*Description of the task*.
Copy the lines below word for word, everything from the line containing "B.SC.(HONS.) MATHEMATICS" down to the line containing "What is the difference between the highest", with both of those lines included.

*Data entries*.

+ + + +

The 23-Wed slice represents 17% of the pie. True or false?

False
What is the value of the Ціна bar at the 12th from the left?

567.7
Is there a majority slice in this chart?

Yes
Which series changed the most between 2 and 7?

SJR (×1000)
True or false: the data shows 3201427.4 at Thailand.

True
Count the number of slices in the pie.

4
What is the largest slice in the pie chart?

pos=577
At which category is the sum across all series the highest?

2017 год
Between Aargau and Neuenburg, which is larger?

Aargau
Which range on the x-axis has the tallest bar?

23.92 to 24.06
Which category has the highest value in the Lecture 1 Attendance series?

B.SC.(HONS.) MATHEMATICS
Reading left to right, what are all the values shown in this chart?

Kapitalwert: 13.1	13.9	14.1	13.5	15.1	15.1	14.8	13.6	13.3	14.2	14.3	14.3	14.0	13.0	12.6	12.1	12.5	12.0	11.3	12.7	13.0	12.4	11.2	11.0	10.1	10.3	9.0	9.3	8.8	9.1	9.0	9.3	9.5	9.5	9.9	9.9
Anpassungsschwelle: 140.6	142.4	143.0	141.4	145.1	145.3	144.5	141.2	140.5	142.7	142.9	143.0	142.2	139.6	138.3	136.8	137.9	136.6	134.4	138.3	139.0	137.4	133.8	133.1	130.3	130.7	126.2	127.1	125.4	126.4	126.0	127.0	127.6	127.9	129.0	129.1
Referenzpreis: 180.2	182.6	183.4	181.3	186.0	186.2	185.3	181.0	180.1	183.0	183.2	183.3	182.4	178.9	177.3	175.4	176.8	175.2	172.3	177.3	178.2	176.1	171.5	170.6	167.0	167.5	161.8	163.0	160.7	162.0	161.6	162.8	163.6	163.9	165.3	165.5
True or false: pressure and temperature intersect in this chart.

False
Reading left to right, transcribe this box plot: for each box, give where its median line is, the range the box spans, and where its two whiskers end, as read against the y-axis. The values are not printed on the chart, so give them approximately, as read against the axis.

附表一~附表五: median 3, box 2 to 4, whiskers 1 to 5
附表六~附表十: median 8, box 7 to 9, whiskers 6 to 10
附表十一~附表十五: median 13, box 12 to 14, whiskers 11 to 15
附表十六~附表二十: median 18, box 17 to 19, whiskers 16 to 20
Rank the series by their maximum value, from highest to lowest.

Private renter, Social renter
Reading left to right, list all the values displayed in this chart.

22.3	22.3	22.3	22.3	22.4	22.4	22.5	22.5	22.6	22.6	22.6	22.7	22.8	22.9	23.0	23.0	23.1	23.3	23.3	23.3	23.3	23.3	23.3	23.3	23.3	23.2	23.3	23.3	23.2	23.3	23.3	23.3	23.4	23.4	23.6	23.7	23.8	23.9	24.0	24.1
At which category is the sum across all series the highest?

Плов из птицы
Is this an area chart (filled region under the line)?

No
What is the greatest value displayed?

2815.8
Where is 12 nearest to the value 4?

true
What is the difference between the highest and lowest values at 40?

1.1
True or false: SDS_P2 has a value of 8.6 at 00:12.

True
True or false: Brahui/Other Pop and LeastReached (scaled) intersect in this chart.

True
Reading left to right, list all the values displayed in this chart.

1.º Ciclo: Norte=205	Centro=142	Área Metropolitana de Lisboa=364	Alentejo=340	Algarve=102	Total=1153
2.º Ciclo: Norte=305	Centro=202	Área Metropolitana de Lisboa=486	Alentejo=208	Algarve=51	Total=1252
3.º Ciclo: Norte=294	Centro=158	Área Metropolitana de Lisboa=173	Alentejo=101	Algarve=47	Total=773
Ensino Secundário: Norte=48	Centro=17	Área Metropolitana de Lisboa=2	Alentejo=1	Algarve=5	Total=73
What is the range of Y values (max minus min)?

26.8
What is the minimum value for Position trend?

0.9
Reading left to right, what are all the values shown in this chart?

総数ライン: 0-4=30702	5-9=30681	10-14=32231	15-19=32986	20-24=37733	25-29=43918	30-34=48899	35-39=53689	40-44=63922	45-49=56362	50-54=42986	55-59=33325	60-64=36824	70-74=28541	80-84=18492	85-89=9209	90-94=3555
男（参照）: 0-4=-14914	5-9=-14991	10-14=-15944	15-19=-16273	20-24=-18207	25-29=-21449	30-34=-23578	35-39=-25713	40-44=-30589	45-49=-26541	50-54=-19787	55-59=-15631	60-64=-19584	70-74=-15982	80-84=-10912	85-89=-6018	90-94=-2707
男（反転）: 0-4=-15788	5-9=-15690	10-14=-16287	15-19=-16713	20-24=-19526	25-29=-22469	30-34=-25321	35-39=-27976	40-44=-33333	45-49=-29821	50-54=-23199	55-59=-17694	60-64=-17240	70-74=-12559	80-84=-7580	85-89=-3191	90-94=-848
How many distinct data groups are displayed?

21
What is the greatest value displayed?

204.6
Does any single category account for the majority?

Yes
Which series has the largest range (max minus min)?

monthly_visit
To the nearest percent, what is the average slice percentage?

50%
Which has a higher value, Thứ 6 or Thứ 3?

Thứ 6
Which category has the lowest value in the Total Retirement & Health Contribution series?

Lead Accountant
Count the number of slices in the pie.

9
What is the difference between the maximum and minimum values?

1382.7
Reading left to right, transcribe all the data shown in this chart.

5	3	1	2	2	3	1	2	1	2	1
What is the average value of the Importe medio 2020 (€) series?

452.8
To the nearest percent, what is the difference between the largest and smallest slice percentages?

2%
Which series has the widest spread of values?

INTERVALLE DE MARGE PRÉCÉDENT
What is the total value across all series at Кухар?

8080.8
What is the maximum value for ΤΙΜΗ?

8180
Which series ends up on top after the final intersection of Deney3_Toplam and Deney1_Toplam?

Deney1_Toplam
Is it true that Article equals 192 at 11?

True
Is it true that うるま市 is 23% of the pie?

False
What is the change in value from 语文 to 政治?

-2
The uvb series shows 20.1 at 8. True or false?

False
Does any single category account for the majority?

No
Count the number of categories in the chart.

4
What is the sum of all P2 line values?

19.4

+ + + +

*Reply*.
B.SC.(HONS.) MATHEMATICS
Reading left to right, what are all the values shown in this chart?

Kapitalwert: 13.1	13.9	14.1	13.5	15.1	15.1	14.8	13.6	13.3	14.2	14.3	14.3	14.0	13.0	12.6	12.1	12.5	12.0	11.3	12.7	13.0	12.4	11.2	11.0	10.1	10.3	9.0	9.3	8.8	9.1	9.0	9.3	9.5	9.5	9.9	9.9
Anpassungsschwelle: 140.6	142.4	143.0	141.4	145.1	145.3	144.5	141.2	140.5	142.7	142.9	143.0	142.2	139.6	138.3	136.8	137.9	136.6	134.4	138.3	139.0	137.4	133.8	133.1	130.3	130.7	126.2	127.1	125.4	126.4	126.0	127.0	127.6	127.9	129.0	129.1
Referenzpreis: 180.2	182.6	183.4	181.3	186.0	186.2	185.3	181.0	180.1	183.0	183.2	183.3	182.4	178.9	177.3	175.4	176.8	175.2	172.3	177.3	178.2	176.1	171.5	170.6	167.0	167.5	161.8	163.0	160.7	162.0	161.6	162.8	163.6	163.9	165.3	165.5
True or false: pressure and temperature intersect in this chart.

False
Reading left to right, transcribe this box plot: for each box, give where its median line is, the range the box spans, and where its two whiskers end, as read against the y-axis. The values are not printed on the chart, so give them approximately, as read against the axis.

附表一~附表五: median 3, box 2 to 4, whiskers 1 to 5
附表六~附表十: median 8, box 7 to 9, whiskers 6 to 10
附表十一~附表十五: median 13, box 12 to 14, whiskers 11 to 15
附表十六~附表二十: median 18, box 17 to 19, whiskers 16 to 20
Rank the series by their maximum value, from highest to lowest.

Private renter, Social renter
Reading left to right, list all the values displayed in this chart.

22.3	22.3	22.3	22.3	22.4	22.4	22.5	22.5	22.6	22.6	22.6	22.7	22.8	22.9	23.0	23.0	23.1	23.3	23.3	23.3	23.3	23.3	23.3	23.3	23.3	23.2	23.3	23.3	23.2	23.3	23.3	23.3	23.4	23.4	23.6	23.7	23.8	23.9	24.0	24.1
At which category is the sum across all series the highest?

Плов из птицы
Is this an area chart (filled region under the line)?

No
What is the greatest value displayed?

2815.8
Where is 12 nearest to the value 4?

true
What is the difference between the highest and lowest values at 40?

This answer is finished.